Pakar hukum tata negara, Refly Harun, menambahkan DPD memiliki peran dalam pembahasan Perppu tersebut, meski bukan tidak mungkin bakal terjadi penolakan dari DPR. Namun, jika merujuk pada putusan Mahkamah Konstitusi (MK) pada Maret 2014, pembahasan RUU dapat dilakukan melalui tripatrit. Dengan kata lain, pembahasan sebuah RUU dapat dilakukan antara DPR, pemerintah dan DPD.

“Peran yang bisa dimainkan DPD, DPD harus bisa memainkan sikap yang clear,” katanya.

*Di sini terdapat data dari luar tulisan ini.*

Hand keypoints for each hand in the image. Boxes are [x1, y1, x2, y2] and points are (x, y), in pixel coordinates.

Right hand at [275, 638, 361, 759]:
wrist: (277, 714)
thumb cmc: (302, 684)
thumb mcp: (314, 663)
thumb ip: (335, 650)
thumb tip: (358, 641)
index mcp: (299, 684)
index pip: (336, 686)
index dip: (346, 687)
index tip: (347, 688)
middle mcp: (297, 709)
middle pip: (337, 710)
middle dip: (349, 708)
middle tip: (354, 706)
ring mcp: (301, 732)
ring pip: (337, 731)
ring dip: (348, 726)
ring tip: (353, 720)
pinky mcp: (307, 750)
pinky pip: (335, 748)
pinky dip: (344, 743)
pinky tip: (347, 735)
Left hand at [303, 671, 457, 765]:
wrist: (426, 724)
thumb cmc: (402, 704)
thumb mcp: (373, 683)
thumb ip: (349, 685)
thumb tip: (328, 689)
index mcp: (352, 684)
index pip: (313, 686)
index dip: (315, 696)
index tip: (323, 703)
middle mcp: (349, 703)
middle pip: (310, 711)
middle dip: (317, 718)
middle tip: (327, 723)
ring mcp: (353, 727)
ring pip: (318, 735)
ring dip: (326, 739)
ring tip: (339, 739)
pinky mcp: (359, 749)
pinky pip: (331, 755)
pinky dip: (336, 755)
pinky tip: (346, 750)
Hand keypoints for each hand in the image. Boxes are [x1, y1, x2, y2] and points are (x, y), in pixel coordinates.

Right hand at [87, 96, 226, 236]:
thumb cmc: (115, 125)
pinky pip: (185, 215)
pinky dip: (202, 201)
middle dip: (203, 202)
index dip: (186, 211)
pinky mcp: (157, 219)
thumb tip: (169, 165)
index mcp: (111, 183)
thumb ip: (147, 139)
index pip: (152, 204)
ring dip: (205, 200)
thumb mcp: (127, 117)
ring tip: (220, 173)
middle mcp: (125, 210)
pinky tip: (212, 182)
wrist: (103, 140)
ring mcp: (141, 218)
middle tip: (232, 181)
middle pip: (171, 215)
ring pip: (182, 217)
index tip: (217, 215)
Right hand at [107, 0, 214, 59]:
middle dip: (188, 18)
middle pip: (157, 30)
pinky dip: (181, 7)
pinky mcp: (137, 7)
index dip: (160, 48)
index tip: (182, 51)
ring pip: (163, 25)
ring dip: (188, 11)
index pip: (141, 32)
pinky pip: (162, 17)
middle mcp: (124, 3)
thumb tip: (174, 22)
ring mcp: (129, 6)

Menurutnya, DPD dapat memberikan sikap secara kelembagaan dengan menolak Pilkada tidak langsung. Ia berpandangan, DPD memiliki kepentingan dalam pemilihan kepala daerah. Sebab anggota DPD merupakan respresentasi aspirasi masyarakat daerah di parlemen, kendati kewenangan DPD tidak sedigdaya DPR. Menurut Refly, DPD  harus membuat strategi jika Perppu ditolak DPR.

“Walaupun Perppu ditolak atau tidak disetujui, tapi UU pencabutan Perppu menghidupkan kembali pemilihan langsung. Saya menolak (Perppu), karena tidak lagi genting. Tetapi secara substansi tetap penting, bisa saja Perppu ditolak karena sudah tidak genting. Karena penting mungkin diterima karena substansinya penting, dan skenario-skenarionya  harus dibicarakan,” ujarnya.

Anggota DPD, Letjen (purn) Nono Sampono mengamini pandangan kedua pakar hukum tata negara tersebut. Menurutnya, proses demokrasi mesti dikawal, bukan sebaliknya mengalami kemunduran. Dalam pemilihan anggota legislatif, eksekutif dan kepala daerah dalam sistem ketatanegaraan, hakikatnya dipilih melalui mekanisme langsung. Namun begitu, ia menilai penerbitan Perppu oleh SBY memiliki persoalan tersendiri.

“Di internal pemerintah terjadi perbedaan pandangan. Perppu ini menjawab, tapi dampaknya akan menyangkut UU Pemda. Prinsip dasar dalam demokrasi rakyat memilih langsung, dan jangan dipangkas,” pungkasnya.